A few years ago I purchased a Miller, Millermatic Challenger 172, along with the bottle attachment for Argon,Carbon Dioxide gas. I've used it both in the flux core mode and the gas mode and agree that once you've used the gas mode, it's difficult to go back to the flux core. This uses 0.30 wire and I've welded up to a quarter inch in a single pass. Just recently I bought the rest of the stuff (another gun and aluminum wire and helium bottle) so that I can do heliarc aluminum welding with it. Even that works great! If you only need to do some little things than yes, a 120VAC welder will probably fit the bill. Otherwise look at a 240VAC welder... such as mentioned above. Here's a link for the equivalent machine no days:

http://www.millerwelds.com/products/mig/millermatic_180/

Oh, before getting the heliarc stuff, I had about $1100 into my out fit... including one of those new fancy helmets. The heliarc stuff cost be about $350 more.

Take Care,

Tripp


----------



## HTQM (May 31, 2006)

BBB,

Scott brings up a good point, not sure of the thickness on the robotics you talked about but I would think TIG would be the way to go. The machine will cost you a bit more due to AC/DC and High Frequency but it will do everything else as well. This will give you a lot more control especially if you get the foot or hand amp control (I really prefer the foot). I would think a water cooled torch would be the way to go also. Like I said though, the machine will cost you more from the kiddy-up, well worth it in the long run.

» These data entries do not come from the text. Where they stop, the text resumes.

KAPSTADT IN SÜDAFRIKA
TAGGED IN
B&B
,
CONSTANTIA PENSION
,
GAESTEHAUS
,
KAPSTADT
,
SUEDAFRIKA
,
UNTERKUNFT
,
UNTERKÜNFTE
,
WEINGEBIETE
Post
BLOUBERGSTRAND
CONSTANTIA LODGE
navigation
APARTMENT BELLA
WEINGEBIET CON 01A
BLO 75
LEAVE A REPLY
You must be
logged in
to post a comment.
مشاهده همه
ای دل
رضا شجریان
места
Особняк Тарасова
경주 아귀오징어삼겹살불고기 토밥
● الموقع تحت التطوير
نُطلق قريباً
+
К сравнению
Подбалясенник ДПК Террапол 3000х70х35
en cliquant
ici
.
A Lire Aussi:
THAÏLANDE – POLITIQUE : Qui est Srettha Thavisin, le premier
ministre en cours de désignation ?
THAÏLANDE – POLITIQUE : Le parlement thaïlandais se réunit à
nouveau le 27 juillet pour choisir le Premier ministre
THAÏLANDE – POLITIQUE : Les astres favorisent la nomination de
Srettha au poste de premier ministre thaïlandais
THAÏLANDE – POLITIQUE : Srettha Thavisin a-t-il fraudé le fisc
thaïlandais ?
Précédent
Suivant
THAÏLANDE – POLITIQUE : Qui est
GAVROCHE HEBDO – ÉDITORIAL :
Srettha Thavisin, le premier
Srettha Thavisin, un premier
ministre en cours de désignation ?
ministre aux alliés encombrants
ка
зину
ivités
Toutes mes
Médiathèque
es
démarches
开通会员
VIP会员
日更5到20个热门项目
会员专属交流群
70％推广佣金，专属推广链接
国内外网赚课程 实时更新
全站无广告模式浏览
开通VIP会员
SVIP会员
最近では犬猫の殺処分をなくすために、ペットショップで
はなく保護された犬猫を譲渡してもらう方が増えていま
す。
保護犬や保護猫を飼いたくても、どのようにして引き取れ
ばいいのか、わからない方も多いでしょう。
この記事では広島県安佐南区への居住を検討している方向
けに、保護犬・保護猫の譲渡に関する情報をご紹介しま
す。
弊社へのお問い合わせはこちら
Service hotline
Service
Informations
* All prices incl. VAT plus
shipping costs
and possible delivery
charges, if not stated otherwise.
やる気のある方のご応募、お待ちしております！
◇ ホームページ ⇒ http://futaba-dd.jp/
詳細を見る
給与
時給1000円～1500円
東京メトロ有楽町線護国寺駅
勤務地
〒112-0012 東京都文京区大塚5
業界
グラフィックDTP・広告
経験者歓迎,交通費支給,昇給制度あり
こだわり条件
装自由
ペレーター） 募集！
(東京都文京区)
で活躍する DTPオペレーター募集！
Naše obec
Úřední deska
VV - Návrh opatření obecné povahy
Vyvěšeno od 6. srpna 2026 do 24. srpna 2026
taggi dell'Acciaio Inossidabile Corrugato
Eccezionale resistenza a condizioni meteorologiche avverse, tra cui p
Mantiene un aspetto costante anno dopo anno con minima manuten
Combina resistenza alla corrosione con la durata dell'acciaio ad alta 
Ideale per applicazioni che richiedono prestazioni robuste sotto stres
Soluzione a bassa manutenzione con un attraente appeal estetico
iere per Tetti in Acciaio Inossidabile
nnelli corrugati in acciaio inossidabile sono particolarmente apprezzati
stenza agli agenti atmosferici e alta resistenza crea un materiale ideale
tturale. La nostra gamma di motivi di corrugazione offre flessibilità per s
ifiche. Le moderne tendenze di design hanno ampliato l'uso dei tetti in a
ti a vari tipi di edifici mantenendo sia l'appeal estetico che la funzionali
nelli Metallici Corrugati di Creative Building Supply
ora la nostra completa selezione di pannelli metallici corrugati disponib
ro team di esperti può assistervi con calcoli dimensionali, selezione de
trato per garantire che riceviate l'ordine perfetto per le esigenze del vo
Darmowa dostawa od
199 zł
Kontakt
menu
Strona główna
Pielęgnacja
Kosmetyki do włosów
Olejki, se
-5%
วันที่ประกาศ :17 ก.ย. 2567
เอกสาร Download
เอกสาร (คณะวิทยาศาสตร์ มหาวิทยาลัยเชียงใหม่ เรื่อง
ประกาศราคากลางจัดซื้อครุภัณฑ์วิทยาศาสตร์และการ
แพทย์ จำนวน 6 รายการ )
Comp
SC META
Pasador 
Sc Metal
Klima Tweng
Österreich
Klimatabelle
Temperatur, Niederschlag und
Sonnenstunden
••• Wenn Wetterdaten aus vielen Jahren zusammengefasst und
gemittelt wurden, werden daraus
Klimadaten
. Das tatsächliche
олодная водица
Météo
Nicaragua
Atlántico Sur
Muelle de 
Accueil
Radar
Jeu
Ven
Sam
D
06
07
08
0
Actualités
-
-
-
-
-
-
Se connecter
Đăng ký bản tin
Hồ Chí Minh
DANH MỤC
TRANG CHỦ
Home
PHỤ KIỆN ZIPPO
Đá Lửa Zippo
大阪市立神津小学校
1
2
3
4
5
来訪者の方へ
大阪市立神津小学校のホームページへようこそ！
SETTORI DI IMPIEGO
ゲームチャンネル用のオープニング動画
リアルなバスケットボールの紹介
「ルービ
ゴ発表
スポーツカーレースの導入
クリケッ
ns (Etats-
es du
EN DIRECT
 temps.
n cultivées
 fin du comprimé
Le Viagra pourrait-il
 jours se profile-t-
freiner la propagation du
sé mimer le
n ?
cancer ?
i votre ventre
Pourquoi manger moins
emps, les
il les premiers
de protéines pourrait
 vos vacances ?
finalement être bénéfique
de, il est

Carey brought up a machine that took me down memory lane, the Sears. As far back as I can remember Dad had a Sears & Roebuck (sp) 220v machine, even had the "pipe thaw" setting, it lasted him till well after I jopined the Navy.

I'm kinda like Bob, been a certified welder for the Navy since '86. TIG and stick, only qualified for MIG on job specific as we don't do a lot of it. Now I teach the young'ns coming in how to cheat... I mean hide things from.... I mean how to properly pass non-destructive testing.

Dave

Your mileage may vary, batteries not included.


----------